Simple signal monitoring: battery voltage detection (0~3.3V range), low-frequency signal (<1kHz) acquisition, without the need for high precision.
3.2 AD7606 Applicable Scenarios
3.2.1 Industrial Automation:
Synchronous acquisition of three-phase voltage/current in power systems (requiring ±10V input and multi-channel synchronization), motor control feedback signal processing.
3.2.2 Medical Devices:
ECG/EEG signal acquisition (16-bit precision + digital filtering to suppress electromyographic interference), endoscopic pressure monitoring.
3.2.3 High-Speed Data Acquisition:
Automotive ADAS radar signal processing (200KSPS sampling rate), audio codec (SNR >90dB).
4. Selection Recommendations
4.1 Situations Not Recommended for STM32 ADC
4.1.1 High Precision Requirements:
For medical-grade devices requiring 16-bit resolution (STM32 ADC error ±1LSB, AD7606 error ±0.5LSB).
4.1.2 Multi-channel Synchronization:
Power harmonic analysis requiring 8-channel strict synchronization (STM32 time-division error can reach microsecond level).
4.1.3 Wide Input Range:
Industrial sensor signals of ±5V or ±10V (STM32 requires additional circuit processing).
4.2 Preferred Scenarios for AD7606
4.2.1 Industrial Control:
Requires multi-channel synchronization, strong anti-interference, and high integration.
4.2.2 Medical Electronics:
High precision, low noise, high-speed sampling.
4.2.3 High-Speed Data Acquisition:
Such as vibration analysis and audio processing.
5. Development Cost Comparison
6. Conclusion
6.1 STM32 ADC: Suitable for low-cost, low-complexity small projects, such as consumer electronics and simple sensor monitoring.

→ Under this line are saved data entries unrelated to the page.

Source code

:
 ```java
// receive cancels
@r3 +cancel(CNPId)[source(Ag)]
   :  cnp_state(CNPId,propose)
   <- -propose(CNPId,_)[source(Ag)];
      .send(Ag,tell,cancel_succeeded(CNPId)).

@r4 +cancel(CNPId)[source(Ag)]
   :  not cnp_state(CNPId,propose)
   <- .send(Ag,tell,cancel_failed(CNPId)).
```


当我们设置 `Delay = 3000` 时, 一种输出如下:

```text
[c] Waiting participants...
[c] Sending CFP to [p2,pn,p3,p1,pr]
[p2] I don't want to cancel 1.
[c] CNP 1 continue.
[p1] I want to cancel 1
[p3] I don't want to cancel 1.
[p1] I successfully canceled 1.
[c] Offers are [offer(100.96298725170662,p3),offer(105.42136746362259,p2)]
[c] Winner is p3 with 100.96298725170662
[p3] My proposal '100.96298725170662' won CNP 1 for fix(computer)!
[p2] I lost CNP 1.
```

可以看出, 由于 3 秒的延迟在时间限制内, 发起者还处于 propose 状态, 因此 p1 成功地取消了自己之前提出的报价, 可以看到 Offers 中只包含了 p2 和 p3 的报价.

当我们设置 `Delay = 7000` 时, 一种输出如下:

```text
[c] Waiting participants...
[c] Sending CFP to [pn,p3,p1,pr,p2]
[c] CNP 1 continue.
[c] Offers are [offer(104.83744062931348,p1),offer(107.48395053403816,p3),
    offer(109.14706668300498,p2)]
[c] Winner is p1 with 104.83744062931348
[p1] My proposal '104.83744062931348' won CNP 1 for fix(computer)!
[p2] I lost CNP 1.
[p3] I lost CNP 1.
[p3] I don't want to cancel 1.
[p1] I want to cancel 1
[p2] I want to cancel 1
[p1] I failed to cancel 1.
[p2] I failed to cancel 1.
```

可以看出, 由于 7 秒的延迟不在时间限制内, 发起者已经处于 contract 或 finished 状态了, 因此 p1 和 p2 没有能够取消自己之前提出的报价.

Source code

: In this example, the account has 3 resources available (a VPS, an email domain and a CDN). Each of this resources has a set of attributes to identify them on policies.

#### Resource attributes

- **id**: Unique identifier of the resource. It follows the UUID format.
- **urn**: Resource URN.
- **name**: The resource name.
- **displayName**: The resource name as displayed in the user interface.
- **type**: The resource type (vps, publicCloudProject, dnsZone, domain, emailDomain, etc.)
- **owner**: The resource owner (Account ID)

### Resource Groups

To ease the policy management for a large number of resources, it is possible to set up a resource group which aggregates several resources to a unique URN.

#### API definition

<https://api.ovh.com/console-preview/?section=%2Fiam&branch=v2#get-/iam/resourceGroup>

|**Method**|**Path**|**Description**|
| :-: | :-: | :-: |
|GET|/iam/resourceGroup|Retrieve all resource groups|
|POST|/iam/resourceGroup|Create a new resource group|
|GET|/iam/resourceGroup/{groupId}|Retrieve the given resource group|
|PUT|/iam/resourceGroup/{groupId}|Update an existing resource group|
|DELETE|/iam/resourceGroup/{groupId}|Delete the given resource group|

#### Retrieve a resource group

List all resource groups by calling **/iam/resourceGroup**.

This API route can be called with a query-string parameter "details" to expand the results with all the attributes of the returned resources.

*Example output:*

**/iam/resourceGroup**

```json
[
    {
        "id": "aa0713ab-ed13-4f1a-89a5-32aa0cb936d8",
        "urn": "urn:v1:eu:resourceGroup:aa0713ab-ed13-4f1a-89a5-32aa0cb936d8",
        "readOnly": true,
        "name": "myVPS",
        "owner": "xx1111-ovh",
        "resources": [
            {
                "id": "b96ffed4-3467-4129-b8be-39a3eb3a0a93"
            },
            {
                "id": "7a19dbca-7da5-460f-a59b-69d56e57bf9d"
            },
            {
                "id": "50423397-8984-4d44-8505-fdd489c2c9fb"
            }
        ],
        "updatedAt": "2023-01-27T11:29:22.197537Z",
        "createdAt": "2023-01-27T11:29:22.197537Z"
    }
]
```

6.2 AD7606: Significantly outperforms STM32 ADC in scenarios requiring multi-channel synchronization, high precision, and wide input range, making it the preferred choice for industrial automation, medical devices, and high-speed data acquisition.
Selection Principle:
If project requirements involve 16-bit precision, ±10V input, and multi-channel synchronous sampling, it is recommended to directly use dedicated ADC chips like the AD7606; if only basic signal acquisition (such as battery monitoring or temperature detection) is needed, the STM32 ADC still offers a cost-effective advantage.